A sun barely peeking over a cratered horizon, casting long shadows across a rocky moonscape: ESA's Erasmus Innovation Center was transformed into an analog of the moon's polar regions, in a dress rehearsal for an international rover competition.

The Space Resources Challenge—supported by ESA and the European Space Resources Innovation Center (ESRIC) in Luxembourg- is asking European (and Canadian) researchers and institutions to develop and demonstrate a system of one or more vehicles capable of prospecting resources on the moon in the near future.

Some 13 teams have been selected to participate in the Challenge's first field test in November, with €375 000 in ESA contracts to be awarded to the five winners, with a larger prize pool on offer after a follow-on field test next year.

"The focus here is really on prospecting—pinpointing promising resources within a difficult lunar environment then characterizing them in as much detail as possible, such as through spectral analysis," comments Massimo Sabbatini, managing the Erasmus Center, part of ESA's ESTEC technical center in the Netherlands.

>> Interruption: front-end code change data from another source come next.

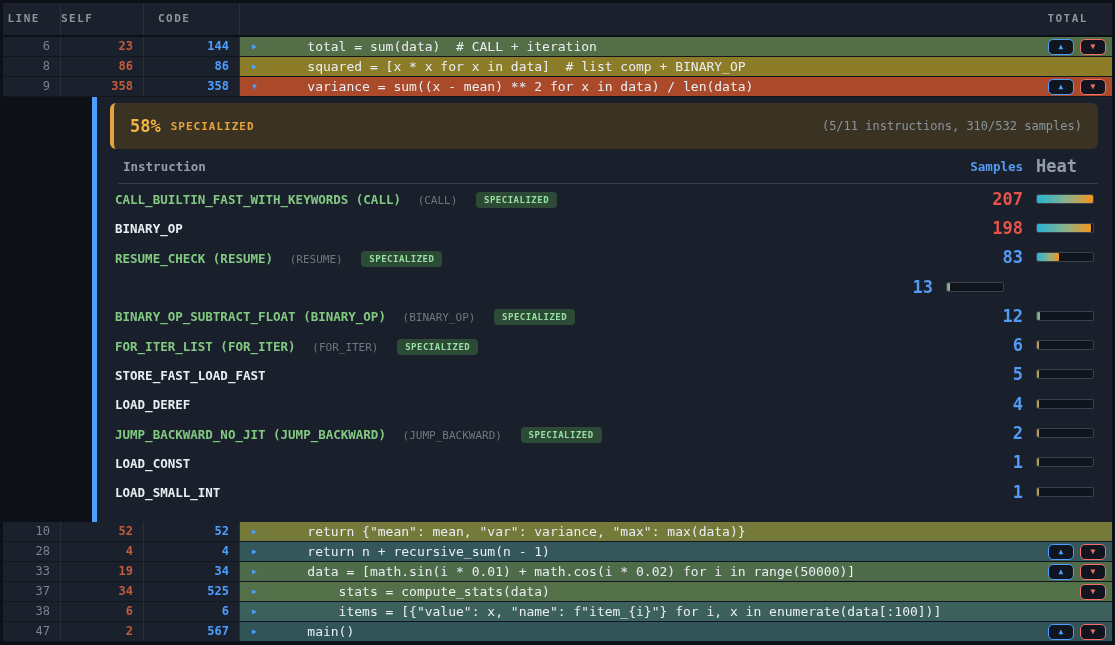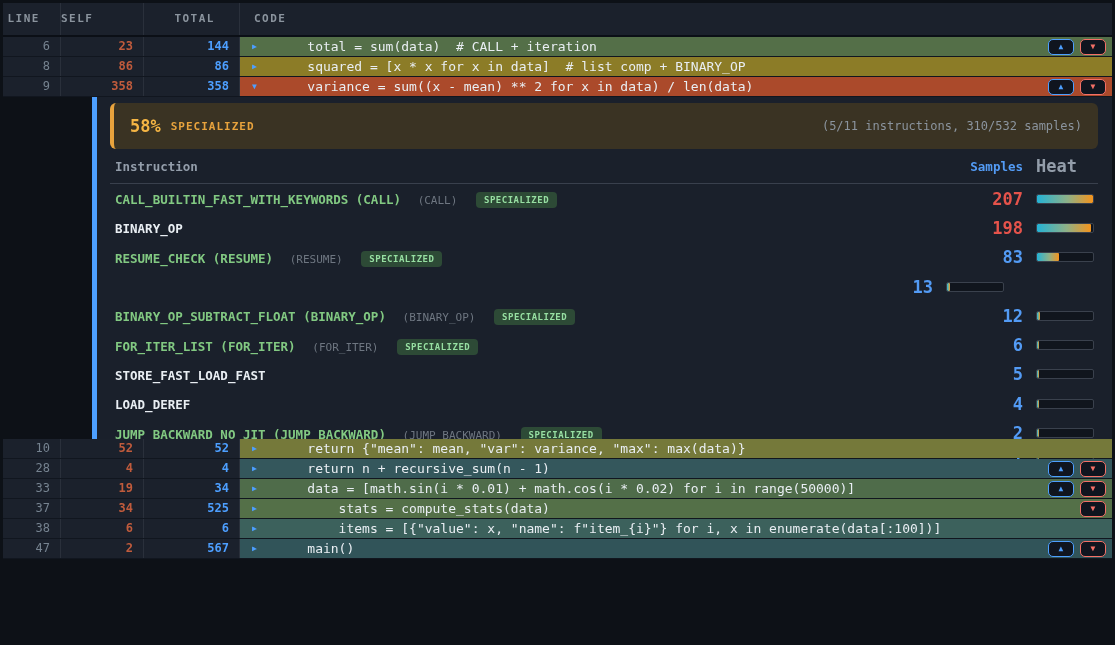--- a/index.html
+++ b/index.html
@@ -39,33 +39,33 @@
   }
   .rowbtns { margin-left:auto; display:flex; gap:6px; padding-right:6px; flex:0 0 auto; }
   .navbtn {
     width:26px; height:16px; border-radius:5px; background:#10151f;
     display:flex; align-items:center; justify-content:center;
     font-size:8px; line-height:1; cursor:pointer; border:1.5px solid;
   }
   .navbtn.up   { border-color:#4d9fff; color:#4d9fff; }
   .navbtn.down { border-color:#f47067; color:#f47067; }
   
-  .panel { display:flex; height:342px; background:#0d1117; }
+  .panel { display:flex; height:425px; background:#0d1117; }
   .panel-spacer { width:89px; background:#0d1117; }
   .panel-bar { width:5px; background:#4d9fff; }
   .panel-content { flex:1; background:#1a202b; padding:6px 14px 0 13px; }
   .banner {
     height:46px; border-radius:6px; border-left:4px solid #e8a33d;
     background:#3a3323; display:flex; align-items:center; padding:0 16px;
   }
   .banner-pct { font-size:17px; font-weight:bold; color:#f5b544; margin-right:10px; }
   .banner-label { font-size:11px; font-weight:bold; letter-spacing:1px; color:#e8a33d; }
   .banner-summary { margin-left:auto; font-size:12px; color:#8b949e; }
   .instr-grid { display:grid; grid-template-columns:1fr 90px 75px; align-items:center; }
-  .instr-head { height:35px; border-bottom:1px solid #39404d; color:#939daa; }
+  .instr-head { height:35px; border-bottom:1px solid #39404d; color:#939daa;margin-left:8px; }
   .instr-head .h-name   { font-size:12.5px; font-weight:bold; padding-left:5px; }
   .instr-head .h-samples{ font-size:12.5px; font-weight:bold; text-align:right; color:#539bf5; }
   .instr-head .h-heat   { font-size:17px; font-weight:bold; padding-left:13px; }
   .instr-row { height:29.3px; }
   .iname { padding-left:5px; white-space:nowrap; overflow:hidden; }
   .iname .nm { font-size:12.5px; font-weight:bold; color:#e9eef3; }
   .iname.spec .nm { color:#82c982; }
   .iname .base { font-size:11px; color:#6e7681; margin-left:7px; }
   .iname .badge {
     display:inline-block; font-size:9px; font-weight:bold; letter-spacing:0.5px;
@@ -83,22 +83,22 @@
     height:100%; border-radius:1px;
     background:linear-gradient(90deg,#24b3d6 0%,#8fb187 55%,#f5941d 100%);
   }
 </style>
 </head>
 <body>
 
 <div class="grid-row thead">
   <div class="cell th-line">LINE</div>
   <div class="cell th-self">SELF</div>
+  <div class="cell th-code">CODE</div>
   <div class="cell th-total">TOTAL</div>
-  <div class="cell th-code">CODE</div>
 </div>
 
 <div id="rows-top">
   <div class="grid-row code-row">
     <div class="gut line">6</div>
     <div class="gut self">23</div>
     <div class="gut total">144</div>
     <div class="codecell" style="background: rgb(84, 111, 72);">
       <span class="tri">▶</span>
       <span class="codetext">    total = sum(data)  # CALL + iteration</span>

"We're preparing for the first rover field test in November, which will take place in a larger location, still to be disclosed, but we decided to try out the for ourselves first, here at Erasmus.

We made use of an existing rover supplied by ESA's Planetary Robotics Laboratory to try out the tasks we have planned for the Challenge, to make sure they are not too hard, or too easy. We also need to fine-tune the level of latency to be simulated—the signal delay to and from the moon."

The lunar poles are a focus of interest for future exploration. They do not experience the crippling temperature extremes of the moon's two-week days and nights, and frozen water and other deposits are believed to be buried within permanently shadowed polar craters.

For the Space Resources Challenge, teams must contend with challenging illumination conditions and potential loss of signal events to locate resources in context, including mapping a small impact crater in the vicinity of the rover's lander—all within two and a half hour time limit.

The remote-controlled rovers must make their way through an initial 'traverse zone' into the 'region of interest' where the resources have to be found and analyzed.

The Space Resources Challenge began as a call on ESA's Open Space Innovation Platform, seeking out new ideas and novel players in research.

November's will be followed by an ESIRIC-hosted event in Luxembourg next year.